■ Work order:
The answer must consist solely of the lines from the line with "Figure 10. Simulated" to the final line of the data below, reproduced exactly, pictures omitted.

■ Dataset section:

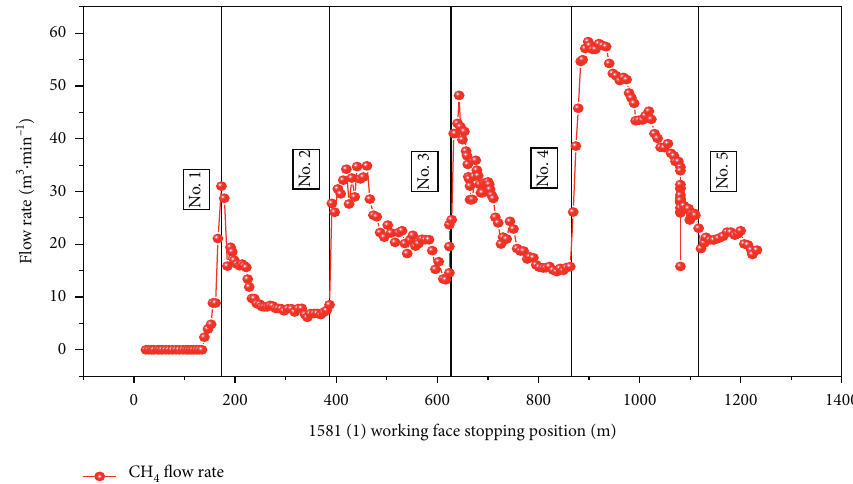
Figure 4: Cooperative extraction of five surface wells in 1581(1) working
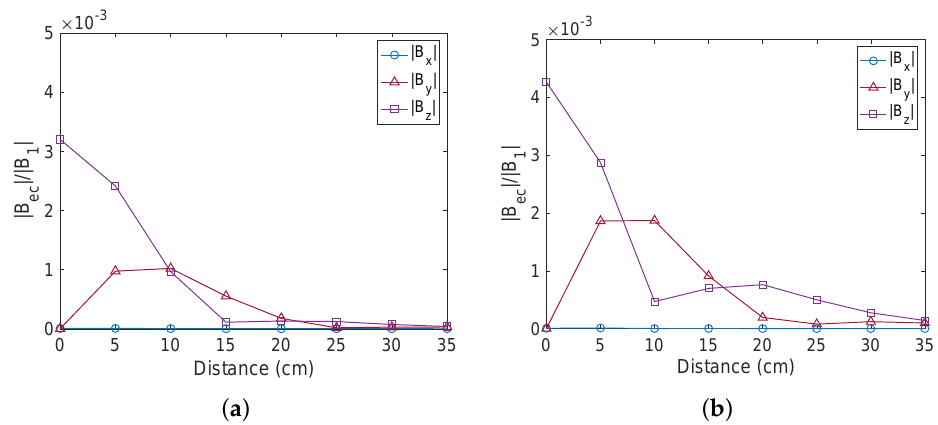
Figure 10. Simulated results of the induced fields in the x -, y - and z -direction as ( a ) the solid aluminium cylinder and ( b ) the solid steel cylinder were moved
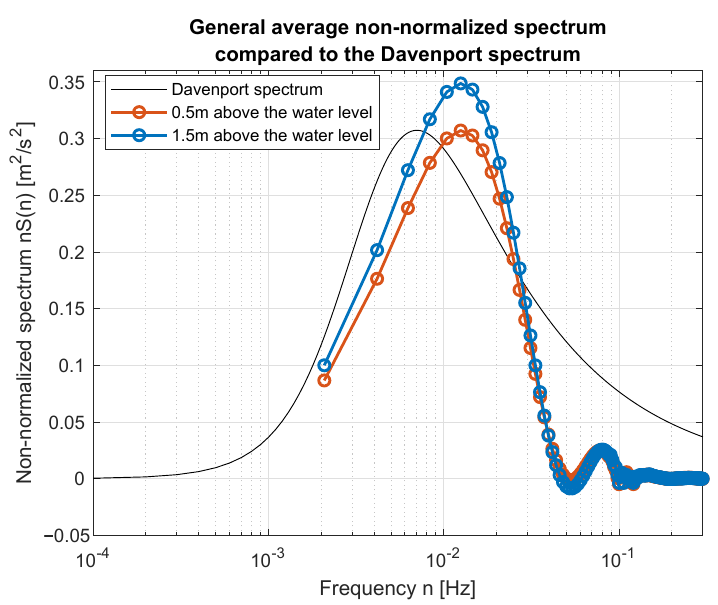
Figure 22. Medium-strong wind (6 BFT in ship scale) compared to Karman spectrum. Quantitative analysis of the computed PSD and standard spectra for each wind force is presented in Table 4. Mean squared error (MSE) was computed as a sum of squared differences between PSD model and PSD computed on the basis of experimental data. Presented in Table 4 MSEs are the best fits to standard spectra, named in the third column. Acceptable fit at 0.05 level was obtained only for two spectra—for wind force 3 and 5 BFT in ship scale. Usage of the other standard spectral models will need their empirical scaling.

■ Answer:
Figure 10. Simulated results of the induced fields in the x -, y - and z -direction as ( a ) the solid aluminium cylinder and ( b ) the solid steel cylinder were moved
Figure 22. Medium-strong wind (6 BFT in ship scale) compared to Karman spectrum. Quantitative analysis of the computed PSD and standard spectra for each wind force is presented in Table 4. Mean squared error (MSE) was computed as a sum of squared differences between PSD model and PSD computed on the basis of experimental data. Presented in Table 4 MSEs are the best fits to standard spectra, named in the third column. Acceptable fit at 0.05 level was obtained only for two spectra—for wind force 3 and 5 BFT in ship scale. Usage of the other standard spectral models will need their empirical scaling.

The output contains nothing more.